» Dataset entries

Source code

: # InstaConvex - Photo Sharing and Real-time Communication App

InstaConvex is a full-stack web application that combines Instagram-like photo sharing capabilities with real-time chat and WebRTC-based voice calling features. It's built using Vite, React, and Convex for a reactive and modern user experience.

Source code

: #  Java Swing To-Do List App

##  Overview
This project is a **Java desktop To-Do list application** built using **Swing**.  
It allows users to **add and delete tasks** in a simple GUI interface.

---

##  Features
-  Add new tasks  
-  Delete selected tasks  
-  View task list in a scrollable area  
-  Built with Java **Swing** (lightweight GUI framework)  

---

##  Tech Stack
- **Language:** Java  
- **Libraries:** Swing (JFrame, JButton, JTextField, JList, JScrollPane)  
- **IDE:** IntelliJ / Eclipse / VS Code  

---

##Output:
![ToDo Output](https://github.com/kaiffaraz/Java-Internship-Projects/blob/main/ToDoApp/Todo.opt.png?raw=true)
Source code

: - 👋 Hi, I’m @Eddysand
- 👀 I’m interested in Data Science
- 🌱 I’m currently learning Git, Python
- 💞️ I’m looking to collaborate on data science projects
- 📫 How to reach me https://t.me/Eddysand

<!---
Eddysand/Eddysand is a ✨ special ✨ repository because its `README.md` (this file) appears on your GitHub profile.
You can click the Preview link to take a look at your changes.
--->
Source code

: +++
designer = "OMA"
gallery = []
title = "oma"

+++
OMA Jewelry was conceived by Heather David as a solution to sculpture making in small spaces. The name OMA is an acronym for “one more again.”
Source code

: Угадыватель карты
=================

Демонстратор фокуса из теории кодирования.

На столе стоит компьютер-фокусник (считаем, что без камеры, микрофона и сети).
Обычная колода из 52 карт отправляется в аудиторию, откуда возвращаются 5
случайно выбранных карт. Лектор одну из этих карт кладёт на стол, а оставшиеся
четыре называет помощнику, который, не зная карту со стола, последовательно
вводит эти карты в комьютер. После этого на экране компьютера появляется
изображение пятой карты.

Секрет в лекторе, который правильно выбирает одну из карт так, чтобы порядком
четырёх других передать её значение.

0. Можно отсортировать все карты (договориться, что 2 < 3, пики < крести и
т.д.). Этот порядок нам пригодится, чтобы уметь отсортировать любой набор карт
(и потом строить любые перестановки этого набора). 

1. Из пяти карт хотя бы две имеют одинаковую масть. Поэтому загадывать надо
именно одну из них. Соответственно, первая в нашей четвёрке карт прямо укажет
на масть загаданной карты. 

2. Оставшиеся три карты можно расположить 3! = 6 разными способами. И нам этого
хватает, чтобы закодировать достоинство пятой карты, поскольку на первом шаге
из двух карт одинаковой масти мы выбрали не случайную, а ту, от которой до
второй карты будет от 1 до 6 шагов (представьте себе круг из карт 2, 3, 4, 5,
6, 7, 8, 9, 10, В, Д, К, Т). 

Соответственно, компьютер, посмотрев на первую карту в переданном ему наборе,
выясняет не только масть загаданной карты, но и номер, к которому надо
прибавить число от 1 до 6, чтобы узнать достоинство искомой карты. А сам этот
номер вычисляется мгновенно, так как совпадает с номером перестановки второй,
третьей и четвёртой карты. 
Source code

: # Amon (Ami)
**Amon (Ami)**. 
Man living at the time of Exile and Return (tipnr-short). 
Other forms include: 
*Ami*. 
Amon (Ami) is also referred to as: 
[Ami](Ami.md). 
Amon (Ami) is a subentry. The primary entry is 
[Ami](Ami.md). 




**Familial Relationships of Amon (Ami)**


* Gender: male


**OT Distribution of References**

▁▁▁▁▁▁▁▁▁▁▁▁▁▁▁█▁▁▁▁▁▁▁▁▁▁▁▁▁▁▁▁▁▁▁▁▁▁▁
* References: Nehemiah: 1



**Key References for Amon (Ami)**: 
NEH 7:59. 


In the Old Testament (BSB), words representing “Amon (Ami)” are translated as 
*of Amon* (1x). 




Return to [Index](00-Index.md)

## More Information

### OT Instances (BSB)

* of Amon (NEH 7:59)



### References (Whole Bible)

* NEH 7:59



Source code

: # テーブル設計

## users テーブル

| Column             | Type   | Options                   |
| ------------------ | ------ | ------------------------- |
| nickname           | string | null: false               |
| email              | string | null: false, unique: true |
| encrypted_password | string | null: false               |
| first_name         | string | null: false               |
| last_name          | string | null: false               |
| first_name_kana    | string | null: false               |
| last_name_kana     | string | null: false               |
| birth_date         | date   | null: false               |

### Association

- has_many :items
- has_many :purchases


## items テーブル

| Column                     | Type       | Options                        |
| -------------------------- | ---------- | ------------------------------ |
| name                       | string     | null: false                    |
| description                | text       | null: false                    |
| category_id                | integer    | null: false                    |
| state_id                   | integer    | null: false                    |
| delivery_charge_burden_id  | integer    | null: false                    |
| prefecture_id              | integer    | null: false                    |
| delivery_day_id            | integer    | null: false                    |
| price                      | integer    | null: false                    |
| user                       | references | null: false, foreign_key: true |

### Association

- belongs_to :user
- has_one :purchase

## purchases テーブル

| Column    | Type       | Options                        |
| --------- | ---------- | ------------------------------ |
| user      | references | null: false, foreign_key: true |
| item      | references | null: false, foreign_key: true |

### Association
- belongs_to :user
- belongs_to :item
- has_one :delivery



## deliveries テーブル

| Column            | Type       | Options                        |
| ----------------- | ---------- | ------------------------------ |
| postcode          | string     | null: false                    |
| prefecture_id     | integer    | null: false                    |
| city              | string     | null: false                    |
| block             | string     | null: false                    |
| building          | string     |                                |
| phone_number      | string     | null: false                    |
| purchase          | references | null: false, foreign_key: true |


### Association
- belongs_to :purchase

» TASK REQUIREMENTS
Wherever the string "Type" occurs in the data, copy the line that holds it.

» RESULT
| Column             | Type   | Options                   |
| Column                     | Type       | Options                        |
| Column    | Type       | Options                        |
| Column            | Type       | Options                        |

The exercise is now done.